BE IT FURTHER RESOLVED:

That AFSCME shall support constructive proposals for restructuring the Medicare program to provide greater flexibility to adapt to changes in the health care system and in the Federal budget; to expand the financing base and to raise additional revenue; and to avoid reducing the scope of services covered or increasing the cost sharing requirements for the elderly and disabled Medicare beneficiaries who use the services.
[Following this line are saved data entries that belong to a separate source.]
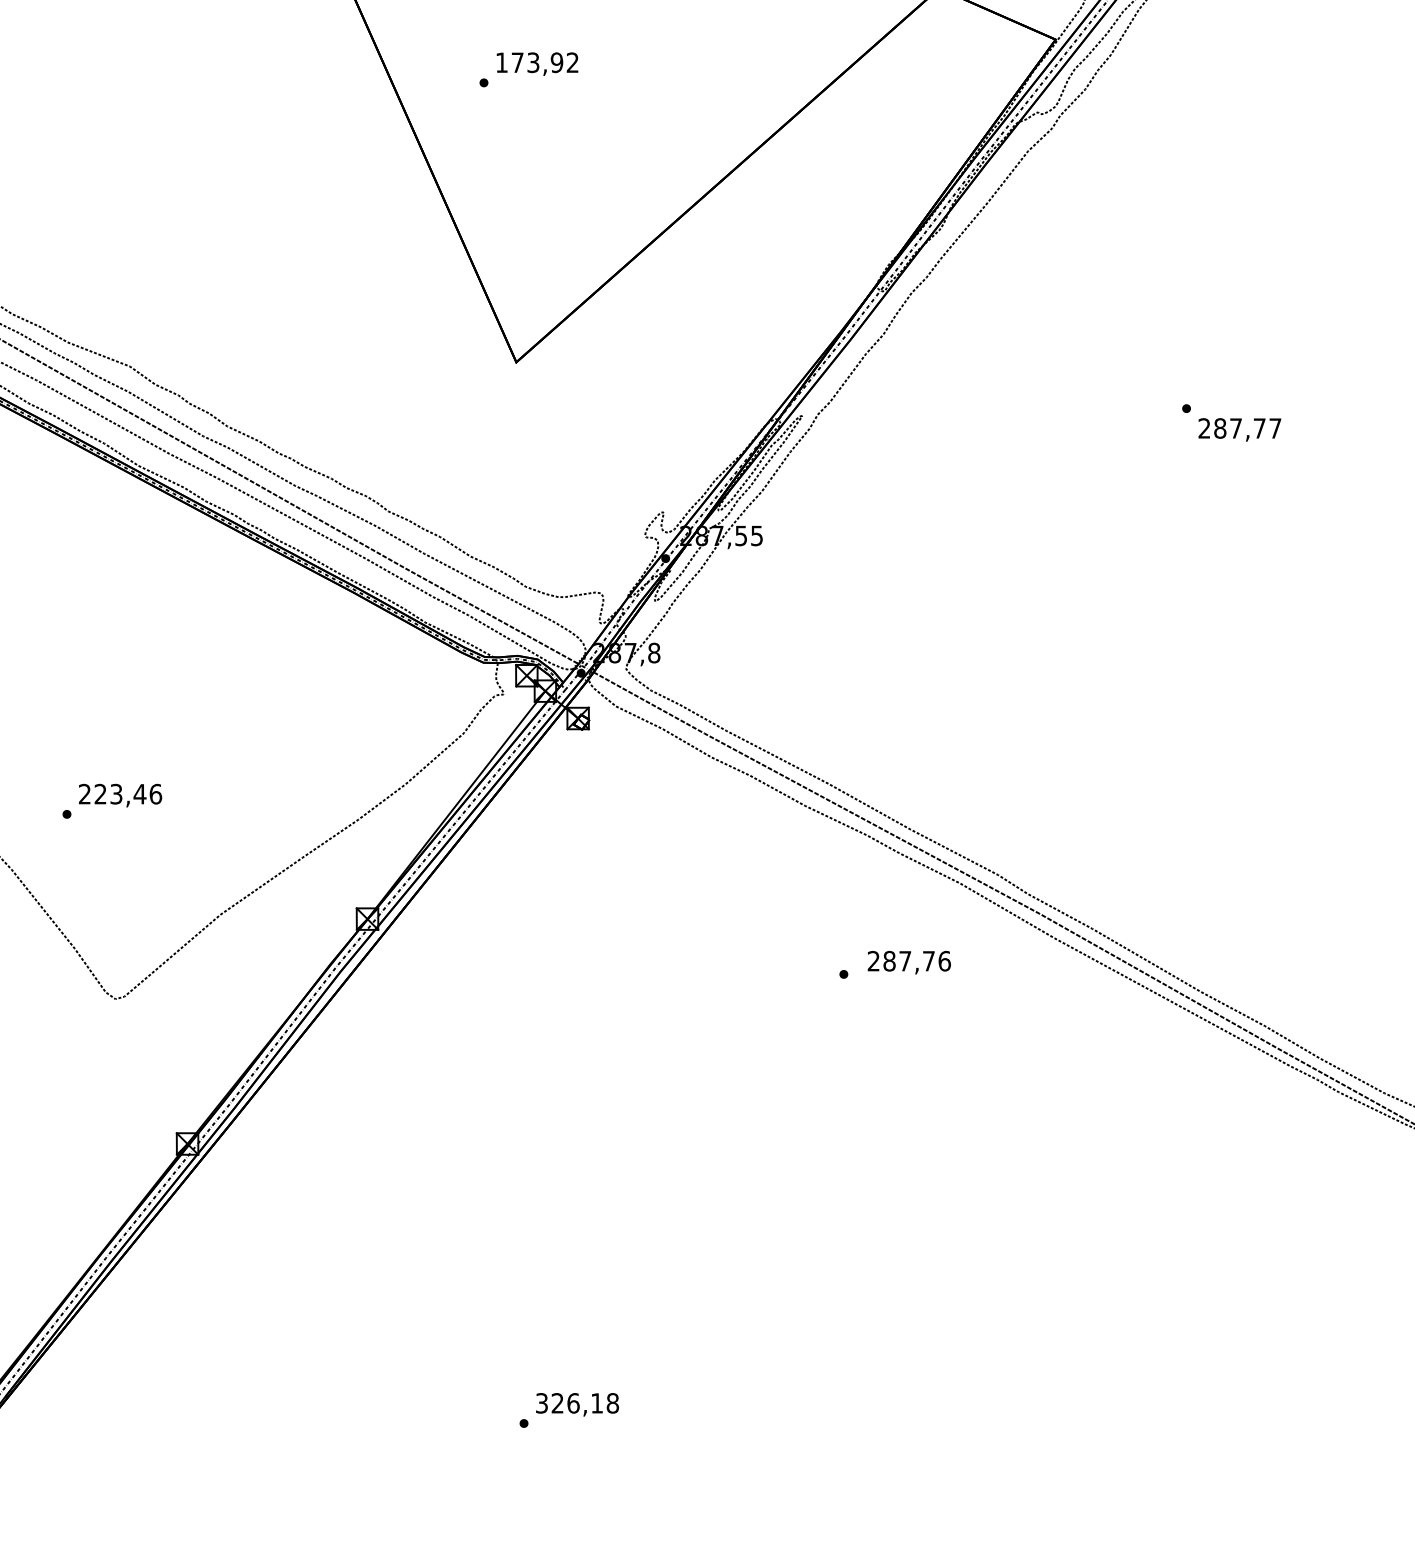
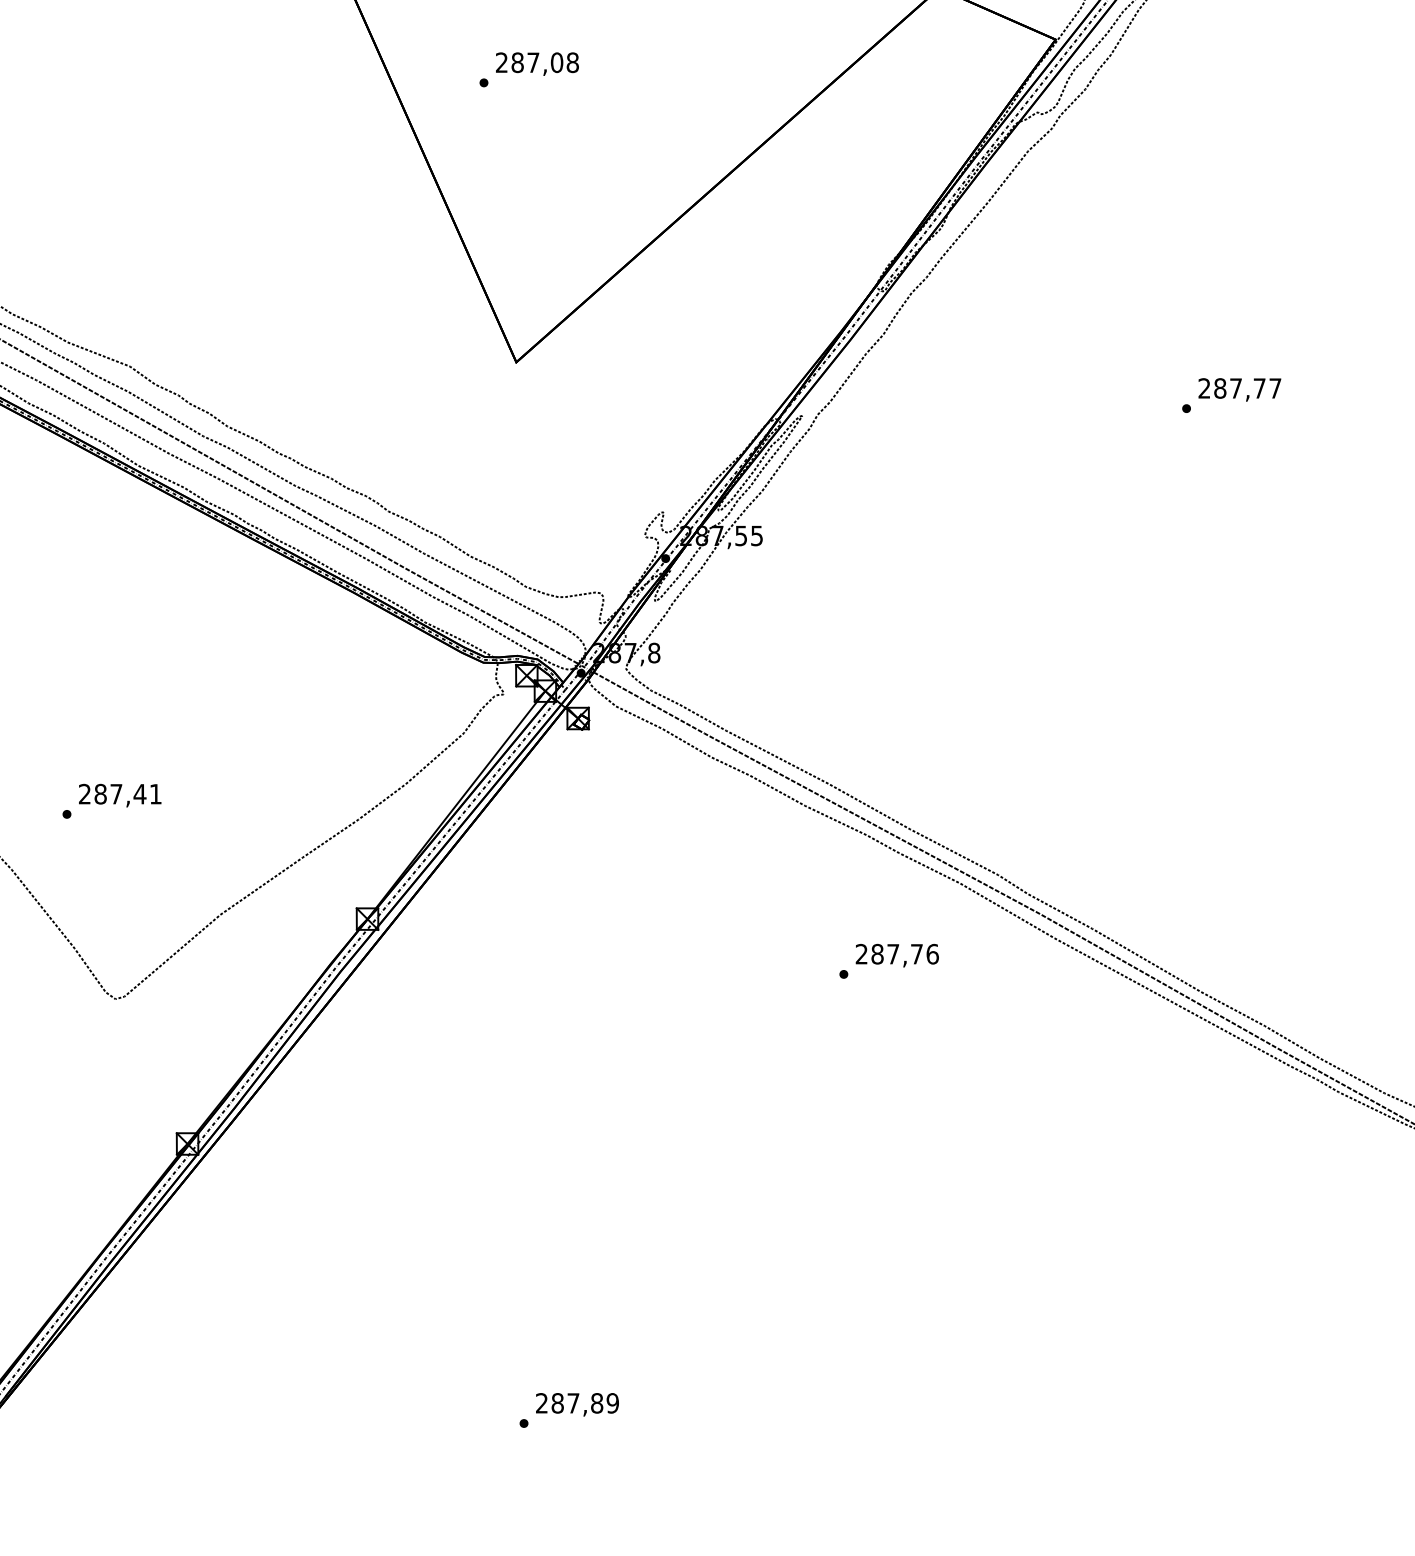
text at (537, 62): 173,92 -> 287,08
text at (1239, 429) position: (1239, 429) -> (1239, 389)
text at (128, 793): 223,46 -> 287,41
text at (908, 962) position: (908, 962) -> (896, 955)
text at (577, 1403): 326,18 -> 287,89
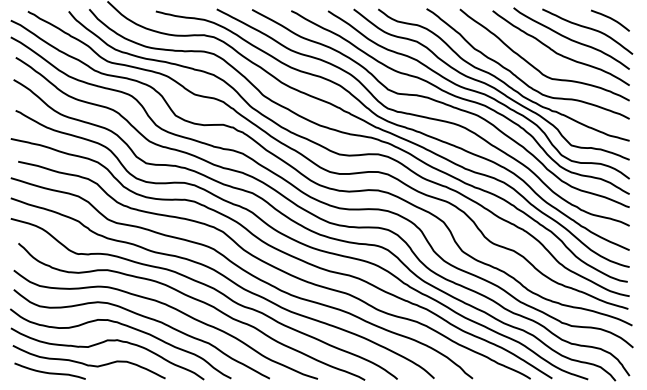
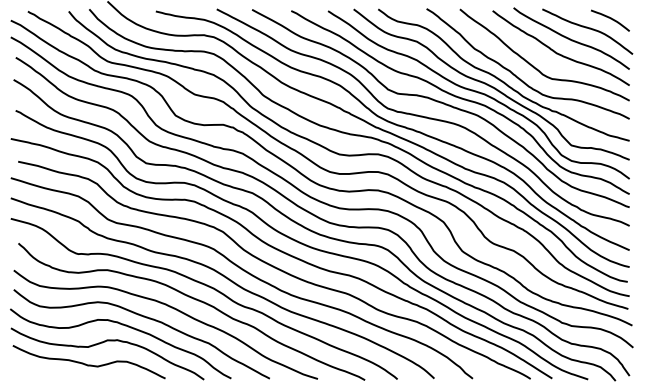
curve at (49, 372): present -> none
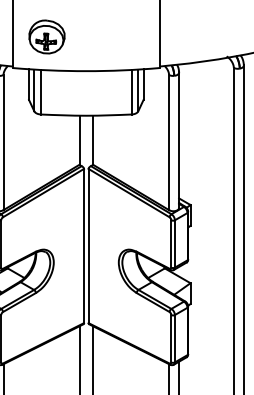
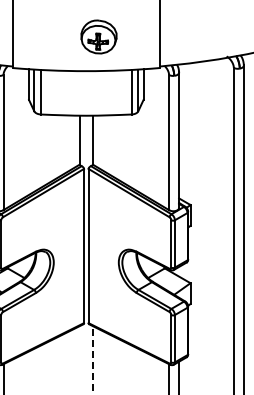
part at (46, 36) position: (46, 36) -> (98, 36)
line at (79, 358): present -> none
line at (93, 360): solid -> dashed
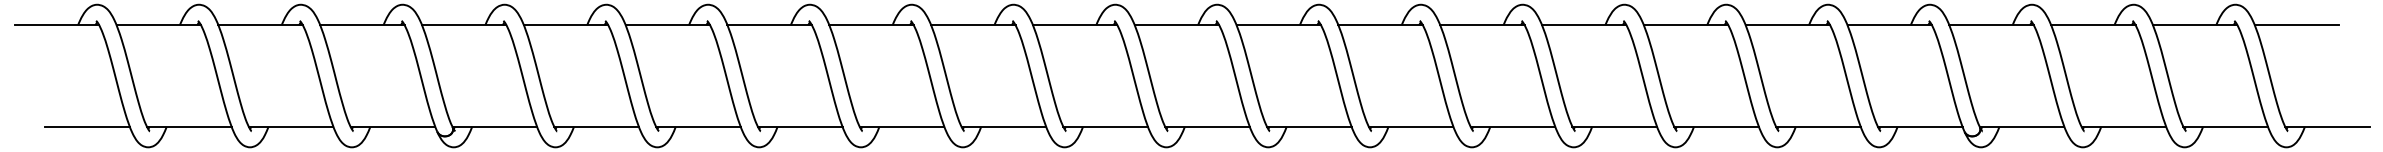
AFSCME shall support only those proposals which do not place an unfair financial burden on middle and low income households and which do not betray the original goal of the Medicare program — to ensure that decent health care is universally accessible to all elderly and disabled citizens; and

BE IT FURTHER RESOLVED:

That AFSCME shall continue to press the federal and state governments to disclose Medicare, Medicaid and other insurance-related data describing access, cost and quality information on physicians, hospitals and other providers to better inform consumers and protect their rights and interests to decent health care; and

BE IT FURTHER RESOLVED:

That wherever the Medicare and Medicaid programs are used to promote new health or related services delivery systems, AFSCME shall work aggressively to protect the rights and interests of health care employees and consumers affected by these changes.